Requirement: Here are some records. Print all of them exactly.

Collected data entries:
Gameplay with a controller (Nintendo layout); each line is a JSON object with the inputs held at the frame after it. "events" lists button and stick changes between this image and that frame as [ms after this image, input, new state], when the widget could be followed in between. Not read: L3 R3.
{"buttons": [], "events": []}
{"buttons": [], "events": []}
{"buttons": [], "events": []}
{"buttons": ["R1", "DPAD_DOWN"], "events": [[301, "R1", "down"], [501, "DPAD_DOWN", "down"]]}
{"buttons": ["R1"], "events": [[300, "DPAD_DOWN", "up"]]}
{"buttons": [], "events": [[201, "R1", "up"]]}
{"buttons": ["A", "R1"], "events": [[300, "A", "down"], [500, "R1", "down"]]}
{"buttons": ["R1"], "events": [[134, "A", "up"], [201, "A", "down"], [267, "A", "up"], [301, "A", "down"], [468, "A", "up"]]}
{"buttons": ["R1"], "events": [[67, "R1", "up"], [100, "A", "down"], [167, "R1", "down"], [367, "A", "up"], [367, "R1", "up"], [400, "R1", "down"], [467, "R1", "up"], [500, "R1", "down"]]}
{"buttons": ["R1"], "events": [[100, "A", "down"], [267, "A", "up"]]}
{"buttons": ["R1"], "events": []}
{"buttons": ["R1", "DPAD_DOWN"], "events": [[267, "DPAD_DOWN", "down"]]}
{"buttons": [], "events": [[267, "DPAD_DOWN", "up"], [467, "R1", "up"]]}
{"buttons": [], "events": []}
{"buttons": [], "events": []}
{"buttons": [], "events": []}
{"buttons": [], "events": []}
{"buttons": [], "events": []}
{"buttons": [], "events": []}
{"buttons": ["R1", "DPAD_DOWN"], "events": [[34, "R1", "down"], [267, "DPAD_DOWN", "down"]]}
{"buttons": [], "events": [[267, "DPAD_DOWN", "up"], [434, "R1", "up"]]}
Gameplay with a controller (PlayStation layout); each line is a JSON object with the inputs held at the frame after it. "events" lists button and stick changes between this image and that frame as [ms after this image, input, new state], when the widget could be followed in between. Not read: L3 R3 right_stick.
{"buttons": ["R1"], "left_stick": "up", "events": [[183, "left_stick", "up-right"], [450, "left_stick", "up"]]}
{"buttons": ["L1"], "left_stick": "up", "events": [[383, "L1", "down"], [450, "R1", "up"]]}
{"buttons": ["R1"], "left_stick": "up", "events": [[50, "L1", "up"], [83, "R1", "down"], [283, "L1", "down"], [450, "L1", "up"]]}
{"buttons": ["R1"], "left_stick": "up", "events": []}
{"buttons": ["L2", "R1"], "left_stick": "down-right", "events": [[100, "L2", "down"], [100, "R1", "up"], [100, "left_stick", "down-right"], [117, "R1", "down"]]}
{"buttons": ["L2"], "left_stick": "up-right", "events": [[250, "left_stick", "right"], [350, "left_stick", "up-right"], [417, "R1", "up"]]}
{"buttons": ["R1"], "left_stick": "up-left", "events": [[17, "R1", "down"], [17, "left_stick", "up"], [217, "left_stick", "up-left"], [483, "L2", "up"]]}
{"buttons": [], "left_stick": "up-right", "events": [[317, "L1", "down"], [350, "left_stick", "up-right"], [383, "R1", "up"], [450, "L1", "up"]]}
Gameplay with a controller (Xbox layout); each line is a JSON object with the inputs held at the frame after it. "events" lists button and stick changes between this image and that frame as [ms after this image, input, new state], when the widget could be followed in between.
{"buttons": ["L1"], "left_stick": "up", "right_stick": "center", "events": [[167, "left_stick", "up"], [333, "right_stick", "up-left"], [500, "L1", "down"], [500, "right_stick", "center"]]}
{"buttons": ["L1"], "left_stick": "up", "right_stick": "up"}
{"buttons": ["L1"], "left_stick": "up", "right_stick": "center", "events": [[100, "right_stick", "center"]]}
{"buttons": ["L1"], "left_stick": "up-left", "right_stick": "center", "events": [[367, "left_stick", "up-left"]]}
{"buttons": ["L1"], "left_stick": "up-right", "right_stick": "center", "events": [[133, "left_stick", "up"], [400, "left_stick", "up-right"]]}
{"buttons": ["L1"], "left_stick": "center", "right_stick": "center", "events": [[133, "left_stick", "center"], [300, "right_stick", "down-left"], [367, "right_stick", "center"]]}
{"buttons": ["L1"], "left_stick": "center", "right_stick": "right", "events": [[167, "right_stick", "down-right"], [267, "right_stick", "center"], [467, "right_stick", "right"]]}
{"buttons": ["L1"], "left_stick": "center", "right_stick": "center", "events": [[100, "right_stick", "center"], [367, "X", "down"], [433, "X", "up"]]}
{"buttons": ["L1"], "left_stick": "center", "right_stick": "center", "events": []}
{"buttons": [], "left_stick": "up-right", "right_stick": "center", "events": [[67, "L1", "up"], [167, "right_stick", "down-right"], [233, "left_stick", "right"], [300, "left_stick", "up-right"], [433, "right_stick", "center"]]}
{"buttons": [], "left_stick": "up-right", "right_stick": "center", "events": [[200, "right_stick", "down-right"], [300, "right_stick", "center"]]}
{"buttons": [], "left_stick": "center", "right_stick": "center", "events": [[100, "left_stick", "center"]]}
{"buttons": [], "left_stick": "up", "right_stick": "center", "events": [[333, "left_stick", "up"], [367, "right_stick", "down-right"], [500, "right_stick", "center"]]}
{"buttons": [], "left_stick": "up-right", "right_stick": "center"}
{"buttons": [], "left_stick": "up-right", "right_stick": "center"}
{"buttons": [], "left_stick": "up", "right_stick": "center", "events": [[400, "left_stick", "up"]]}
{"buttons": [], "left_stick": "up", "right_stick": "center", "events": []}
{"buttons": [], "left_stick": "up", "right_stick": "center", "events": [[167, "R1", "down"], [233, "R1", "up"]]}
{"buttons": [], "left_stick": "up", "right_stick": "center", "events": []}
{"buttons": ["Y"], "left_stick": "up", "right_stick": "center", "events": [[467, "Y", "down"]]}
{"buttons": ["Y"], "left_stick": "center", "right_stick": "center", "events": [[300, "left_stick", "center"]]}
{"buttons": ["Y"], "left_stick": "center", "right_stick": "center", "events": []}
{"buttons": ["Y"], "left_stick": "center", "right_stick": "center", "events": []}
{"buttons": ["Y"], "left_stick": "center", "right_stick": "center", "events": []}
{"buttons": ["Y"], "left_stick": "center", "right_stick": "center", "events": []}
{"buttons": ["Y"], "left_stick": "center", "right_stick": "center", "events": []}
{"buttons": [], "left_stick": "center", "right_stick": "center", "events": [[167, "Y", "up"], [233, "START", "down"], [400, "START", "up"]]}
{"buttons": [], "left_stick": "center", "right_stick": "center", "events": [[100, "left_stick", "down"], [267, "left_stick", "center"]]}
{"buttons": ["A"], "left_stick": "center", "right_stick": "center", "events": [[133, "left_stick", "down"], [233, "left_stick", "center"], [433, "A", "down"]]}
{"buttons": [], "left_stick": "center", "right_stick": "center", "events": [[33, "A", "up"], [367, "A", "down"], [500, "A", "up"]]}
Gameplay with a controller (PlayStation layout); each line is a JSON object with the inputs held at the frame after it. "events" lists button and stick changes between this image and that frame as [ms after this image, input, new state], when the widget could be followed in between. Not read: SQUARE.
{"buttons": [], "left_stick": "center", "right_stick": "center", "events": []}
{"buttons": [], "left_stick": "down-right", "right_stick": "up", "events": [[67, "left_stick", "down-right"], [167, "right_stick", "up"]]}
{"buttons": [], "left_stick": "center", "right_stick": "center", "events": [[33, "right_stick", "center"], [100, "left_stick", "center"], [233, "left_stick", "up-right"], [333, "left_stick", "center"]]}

Exercise response:
Gameplay with a controller (Nintendo layout); each line is a JSON object with the inputs held at the frame after it. "events" lists button and stick changes between this image and that frame as [ms after this image, input, new state], when the widget could be followed in between. Not read: L3 R3.
{"buttons": [], "events": []}
{"buttons": [], "events": []}
{"buttons": [], "events": []}
{"buttons": ["R1", "DPAD_DOWN"], "events": [[301, "R1", "down"], [501, "DPAD_DOWN", "down"]]}
{"buttons": ["R1"], "events": [[300, "DPAD_DOWN", "up"]]}
{"buttons": [], "events": [[201, "R1", "up"]]}
{"buttons": ["A", "R1"], "events": [[300, "A", "down"], [500, "R1", "down"]]}
{"buttons": ["R1"], "events": [[134, "A", "up"], [201, "A", "down"], [267, "A", "up"], [301, "A", "down"], [468, "A", "up"]]}
{"buttons": ["R1"], "events": [[67, "R1", "up"], [100, "A", "down"], [167, "R1", "down"], [367, "A", "up"], [367, "R1", "up"], [400, "R1", "down"], [467, "R1", "up"], [500, "R1", "down"]]}
{"buttons": ["R1"], "events": [[100, "A", "down"], [267, "A", "up"]]}
{"buttons": ["R1"], "events": []}
{"buttons": ["R1", "DPAD_DOWN"], "events": [[267, "DPAD_DOWN", "down"]]}
{"buttons": [], "events": [[267, "DPAD_DOWN", "up"], [467, "R1", "up"]]}
{"buttons": [], "events": []}
{"buttons": [], "events": []}
{"buttons": [], "events": []}
{"buttons": [], "events": []}
{"buttons": [], "events": []}
{"buttons": [], "events": []}
{"buttons": ["R1", "DPAD_DOWN"], "events": [[34, "R1", "down"], [267, "DPAD_DOWN", "down"]]}
{"buttons": [], "events": [[267, "DPAD_DOWN", "up"], [434, "R1", "up"]]}
Gameplay with a controller (PlayStation layout); each line is a JSON object with the inputs held at the frame after it. "events" lists button and stick changes between this image and that frame as [ms after this image, input, new state], when the widget could be followed in between. Not read: L3 R3 right_stick.
{"buttons": ["R1"], "left_stick": "up", "events": [[183, "left_stick", "up-right"], [450, "left_stick", "up"]]}
{"buttons": ["L1"], "left_stick": "up", "events": [[383, "L1", "down"], [450, "R1", "up"]]}
{"buttons": ["R1"], "left_stick": "up", "events": [[50, "L1", "up"], [83, "R1", "down"], [283, "L1", "down"], [450, "L1", "up"]]}
{"buttons": ["R1"], "left_stick": "up", "events": []}
{"buttons": ["L2", "R1"], "left_stick": "down-right", "events": [[100, "L2", "down"], [100, "R1", "up"], [100, "left_stick", "down-right"], [117, "R1", "down"]]}
{"buttons": ["L2"], "left_stick": "up-right", "events": [[250, "left_stick", "right"], [350, "left_stick", "up-right"], [417, "R1", "up"]]}
{"buttons": ["R1"], "left_stick": "up-left", "events": [[17, "R1", "down"], [17, "left_stick", "up"], [217, "left_stick", "up-left"], [483, "L2", "up"]]}
{"buttons": [], "left_stick": "up-right", "events": [[317, "L1", "down"], [350, "left_stick", "up-right"], [383, "R1", "up"], [450, "L1", "up"]]}
Gameplay with a controller (Xbox layout); each line is a JSON object with the inputs held at the frame after it. "events" lists button and stick changes between this image and that frame as [ms after this image, input, new state], when the widget could be followed in between.
{"buttons": ["L1"], "left_stick": "up", "right_stick": "center", "events": [[167, "left_stick", "up"], [333, "right_stick", "up-left"], [500, "L1", "down"], [500, "right_stick", "center"]]}
{"buttons": ["L1"], "left_stick": "up", "right_stick": "up"}
{"buttons": ["L1"], "left_stick": "up", "right_stick": "center", "events": [[100, "right_stick", "center"]]}
{"buttons": ["L1"], "left_stick": "up-left", "right_stick": "center", "events": [[367, "left_stick", "up-left"]]}
{"buttons": ["L1"], "left_stick": "up-right", "right_stick": "center", "events": [[133, "left_stick", "up"], [400, "left_stick", "up-right"]]}
{"buttons": ["L1"], "left_stick": "center", "right_stick": "center", "events": [[133, "left_stick", "center"], [300, "right_stick", "down-left"], [367, "right_stick", "center"]]}
{"buttons": ["L1"], "left_stick": "center", "right_stick": "right", "events": [[167, "right_stick", "down-right"], [267, "right_stick", "center"], [467, "right_stick", "right"]]}
{"buttons": ["L1"], "left_stick": "center", "right_stick": "center", "events": [[100, "right_stick", "center"], [367, "X", "down"], [433, "X", "up"]]}
{"buttons": ["L1"], "left_stick": "center", "right_stick": "center", "events": []}
{"buttons": [], "left_stick": "up-right", "right_stick": "center", "events": [[67, "L1", "up"], [167, "right_stick", "down-right"], [233, "left_stick", "right"], [300, "left_stick", "up-right"], [433, "right_stick", "center"]]}
{"buttons": [], "left_stick": "up-right", "right_stick": "center", "events": [[200, "right_stick", "down-right"], [300, "right_stick", "center"]]}
{"buttons": [], "left_stick": "center", "right_stick": "center", "events": [[100, "left_stick", "center"]]}
{"buttons": [], "left_stick": "up", "right_stick": "center", "events": [[333, "left_stick", "up"], [367, "right_stick", "down-right"], [500, "right_stick", "center"]]}
{"buttons": [], "left_stick": "up-right", "right_stick": "center"}
{"buttons": [], "left_stick": "up-right", "right_stick": "center"}
{"buttons": [], "left_stick": "up", "right_stick": "center", "events": [[400, "left_stick", "up"]]}
{"buttons": [], "left_stick": "up", "right_stick": "center", "events": []}
{"buttons": [], "left_stick": "up", "right_stick": "center", "events": [[167, "R1", "down"], [233, "R1", "up"]]}
{"buttons": [], "left_stick": "up", "right_stick": "center", "events": []}
{"buttons": ["Y"], "left_stick": "up", "right_stick": "center", "events": [[467, "Y", "down"]]}
{"buttons": ["Y"], "left_stick": "center", "right_stick": "center", "events": [[300, "left_stick", "center"]]}
{"buttons": ["Y"], "left_stick": "center", "right_stick": "center", "events": []}
{"buttons": ["Y"], "left_stick": "center", "right_stick": "center", "events": []}
{"buttons": ["Y"], "left_stick": "center", "right_stick": "center", "events": []}
{"buttons": ["Y"], "left_stick": "center", "right_stick": "center", "events": []}
{"buttons": ["Y"], "left_stick": "center", "right_stick": "center", "events": []}
{"buttons": [], "left_stick": "center", "right_stick": "center", "events": [[167, "Y", "up"], [233, "START", "down"], [400, "START", "up"]]}
{"buttons": [], "left_stick": "center", "right_stick": "center", "events": [[100, "left_stick", "down"], [267, "left_stick", "center"]]}
{"buttons": ["A"], "left_stick": "center", "right_stick": "center", "events": [[133, "left_stick", "down"], [233, "left_stick", "center"], [433, "A", "down"]]}
{"buttons": [], "left_stick": "center", "right_stick": "center", "events": [[33, "A", "up"], [367, "A", "down"], [500, "A", "up"]]}
Gameplay with a controller (PlayStation layout); each line is a JSON object with the inputs held at the frame after it. "events" lists button and stick changes between this image and that frame as [ms after this image, input, new state], when the widget could be followed in between. Not read: SQUARE.
{"buttons": [], "left_stick": "center", "right_stick": "center", "events": []}
{"buttons": [], "left_stick": "down-right", "right_stick": "up", "events": [[67, "left_stick", "down-right"], [167, "right_stick", "up"]]}
{"buttons": [], "left_stick": "center", "right_stick": "center", "events": [[33, "right_stick", "center"], [100, "left_stick", "center"], [233, "left_stick", "up-right"], [333, "left_stick", "center"]]}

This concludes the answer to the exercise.